§ About this task: Starting with the line that contains "2: (140, 123)", repeat each line exactly through the final line of the listing. No picture should appear in the copy.

§ Data:
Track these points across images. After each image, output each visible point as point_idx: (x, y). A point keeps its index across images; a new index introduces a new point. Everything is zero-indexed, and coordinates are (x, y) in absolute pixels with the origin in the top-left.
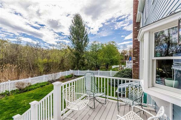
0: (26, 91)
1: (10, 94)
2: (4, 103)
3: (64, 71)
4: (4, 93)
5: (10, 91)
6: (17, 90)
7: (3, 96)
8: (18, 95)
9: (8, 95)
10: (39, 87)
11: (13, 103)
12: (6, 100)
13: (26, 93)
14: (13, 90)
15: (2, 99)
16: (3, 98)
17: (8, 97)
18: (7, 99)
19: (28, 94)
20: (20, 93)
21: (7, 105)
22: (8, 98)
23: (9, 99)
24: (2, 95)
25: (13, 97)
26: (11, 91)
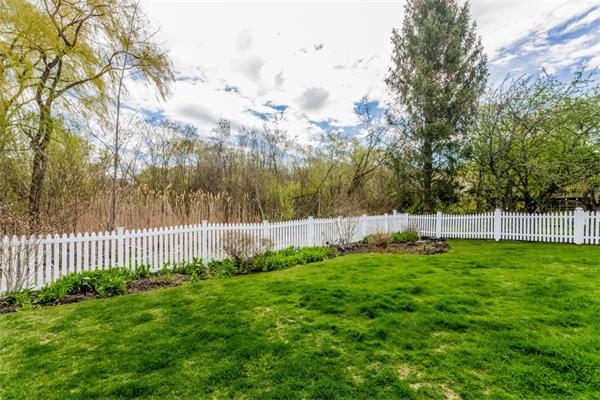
0: (259, 270)
1: (208, 272)
2: (188, 302)
3: (374, 214)
4: (189, 267)
5: (205, 263)
6: (227, 260)
7: (186, 277)
8: (235, 280)
9: (201, 273)
10: (300, 263)
11: (221, 313)
12: (196, 292)
13: (262, 277)
14: (216, 260)
15: (182, 286)
16: (185, 284)
17: (201, 282)
18: (197, 289)
19: (271, 280)
20: (238, 274)
21: (195, 319)
22: (200, 287)
23: (205, 291)
24: (184, 273)
25: (216, 285)
26: (209, 264)
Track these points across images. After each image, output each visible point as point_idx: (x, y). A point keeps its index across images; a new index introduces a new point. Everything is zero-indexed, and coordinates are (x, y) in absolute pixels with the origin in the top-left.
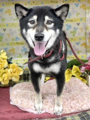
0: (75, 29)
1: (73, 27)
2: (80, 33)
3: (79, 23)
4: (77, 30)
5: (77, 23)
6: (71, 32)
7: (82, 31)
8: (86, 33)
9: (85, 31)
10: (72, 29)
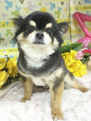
0: (60, 9)
1: (57, 6)
2: (64, 15)
3: (63, 2)
4: (61, 10)
5: (61, 2)
6: (55, 13)
7: (66, 12)
8: (70, 14)
9: (69, 13)
10: (56, 9)
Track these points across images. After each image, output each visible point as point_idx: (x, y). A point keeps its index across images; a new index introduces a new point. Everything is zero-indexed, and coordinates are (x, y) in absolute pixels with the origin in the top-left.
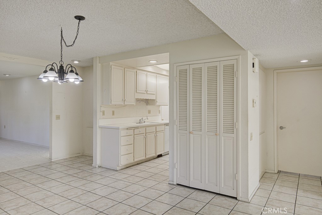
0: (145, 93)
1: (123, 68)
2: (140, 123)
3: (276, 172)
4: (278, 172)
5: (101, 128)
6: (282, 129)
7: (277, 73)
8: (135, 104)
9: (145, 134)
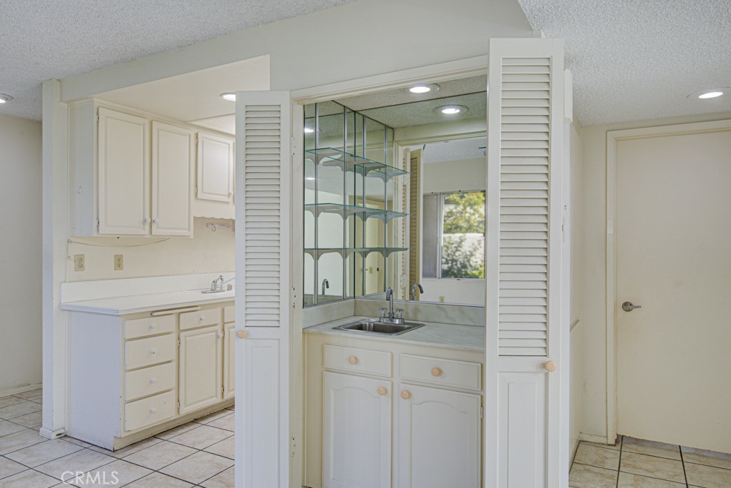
0: (228, 203)
1: (147, 122)
2: (213, 291)
3: (613, 442)
4: (617, 441)
5: (68, 310)
6: (629, 310)
7: (617, 140)
8: (191, 234)
9: (219, 328)
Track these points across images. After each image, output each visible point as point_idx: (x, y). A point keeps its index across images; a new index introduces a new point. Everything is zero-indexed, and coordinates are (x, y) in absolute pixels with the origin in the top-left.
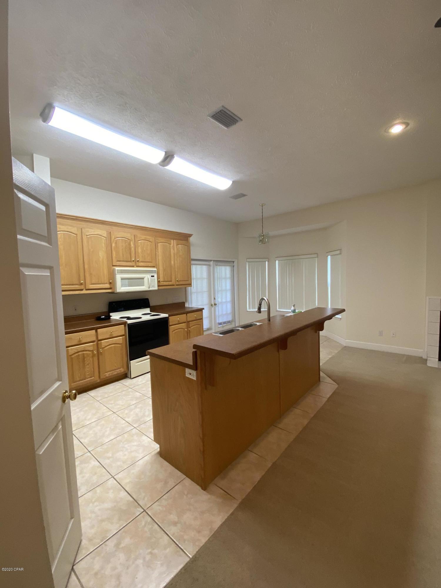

§ Final answer:
2: (140, 123)
3: (276, 172)
4: (278, 172)
5: (101, 128)
6: (282, 129)
7: (277, 73)
8: (135, 104)
9: (145, 134)
0: (228, 203)
1: (147, 122)
2: (213, 291)
3: (613, 442)
4: (617, 441)
5: (68, 310)
6: (629, 310)
7: (617, 140)
8: (191, 234)
9: (219, 328)
Track these points across images. After each image, output each visible point as point_idx: (x, y). A point keeps its index across images; a new index introduces a new point. Everything is zero-indexed, and coordinates are (x, y) in absolute pixels with the origin in the top-left.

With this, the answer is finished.